Let's see how many of you get this tune stuck in your head for the rest of the day.


----------



## Gerry Seymour (Mar 12, 2017)

That is supremely awful, Tony. 10 demerits for the concept. 10 demerits for the lederhosen.


----------



## Tony Dismukes (Mar 12, 2017)

gpseymour said:


> 10 demerits for the lederhosen.


Hey, don't diss Takeo Ishii for wearing the cultural attire appropriate to his chosen art form. He learned from Franzl Lang, who was known to rock some lederhosen in his time.


----------



## Flying Crane (Mar 12, 2017)

Wow.  Just.....................wow................!


----------



## Martial_Kumite (Mar 12, 2017)

I actually saw this on Instagram. I have it saved for when I feel down. Funny Stuff.


----------



## Steve (Mar 12, 2017)

(⊙_☉)
(ಠ_ಠ)


----------



## Razznik (Feb 18, 2021)

gpseymour said:


> That is supremely awful,10 demerits for the lederhosen.

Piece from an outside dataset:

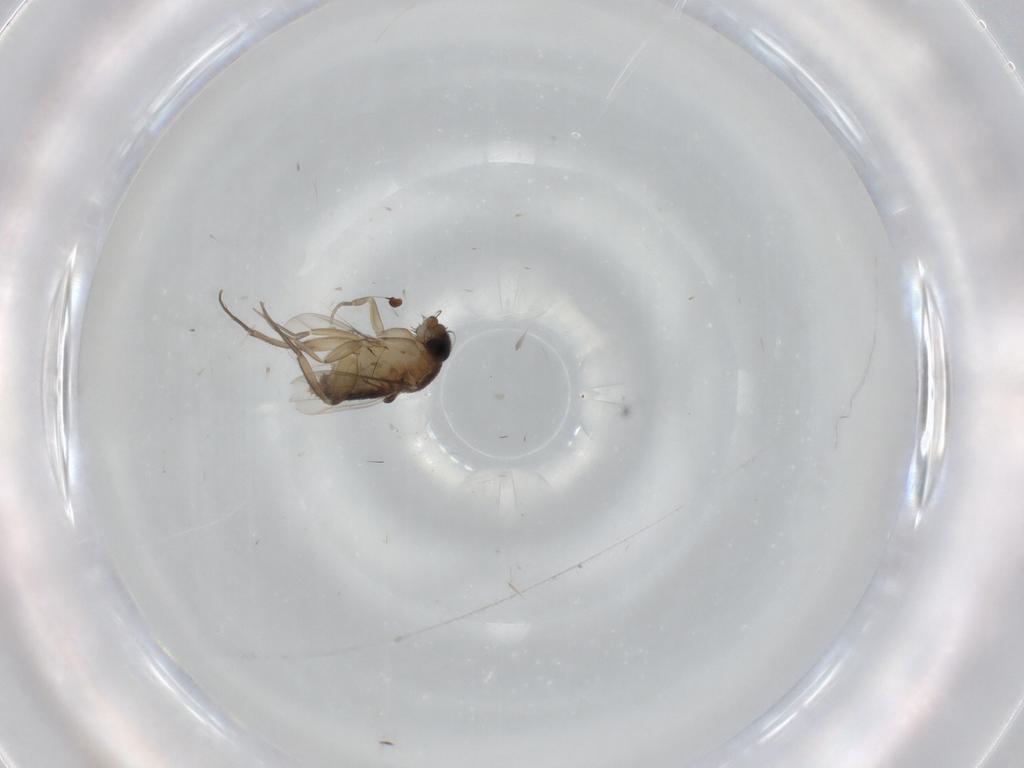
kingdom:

Eyyyyy what do you have against Lederhosen?


----------



## Buka (Feb 18, 2021)

I’m picturing @Tony now, rocking the Lederhosen and matching Tyrolean hat, just hanging around the dojo, choking out people who yodel while warming up.


----------



## Steve (Feb 18, 2021)

Dark Sovereign 193 said:


> Eyyyyy what do you have against Lederhosen?

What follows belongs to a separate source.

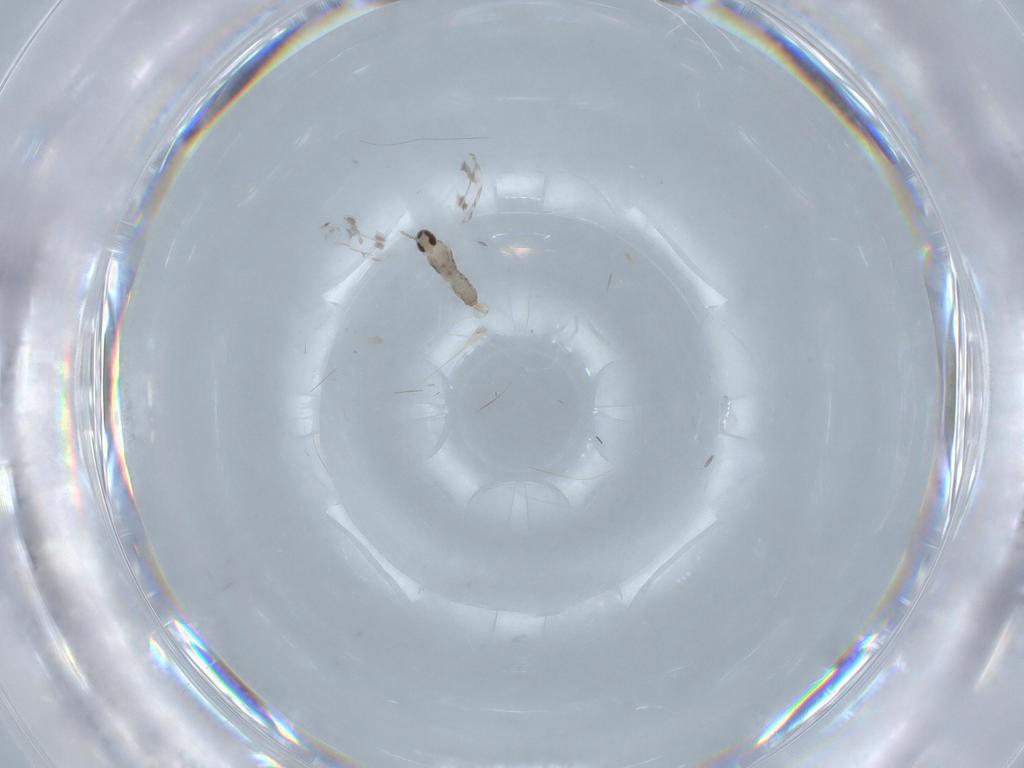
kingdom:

If it's Ninjutsu, wouldn't it be a gi-derhosen?


----------



## drop bear (Feb 18, 2021)

Tony Dismukes said:


> Let's see how many of you get this tune stuck in your head for the rest of the day.



I will be more impressed when you make that your walkout song.


----------



## dunc (Feb 19, 2021)

That is the most surreal thing I’ve seen in a very, very long time


----------



## jks9199 (Feb 19, 2021)

dunc said:


> That is the most surreal thing I’ve seen in a very, very long time


There is a sequel...


----------



## Dirty Dog (Feb 19, 2021)

Oh my.


----------



## Razznik (Feb 20, 2021)

jks9199 said:


> There is a sequel...


And another one, called "Rat Attack"


----------



## drop bear (Feb 20, 2021)

You know when people ask the question what super power would you have?

And you answered the ability to yodel basic farm animals into ninja warriors.

If anyone would get it?


----------



## Razznik (Feb 20, 2021)

drop bear said:


> You know when people ask the question what super power would you have?
> 
> And you answered the ability to yodel basic farm animals into ninja warriors.
> 
> If anyone would get it?


Maybe the people of this forum XD


----------



## hoshin1600 (Feb 20, 2021)

I'm sorry the sequel doesn't have the same magic.


----------



## Razznik (Feb 20, 2021)

hoshin1600 said:


> I'm sorry the sequel doesn't have the same magic.


Same, but's it's still funny XD


----------



## drop bear (Feb 20, 2021)

hoshin1600 said:


> I'm sorry the sequel doesn't have the same magic.



Need to bring him in to the MCU.


----------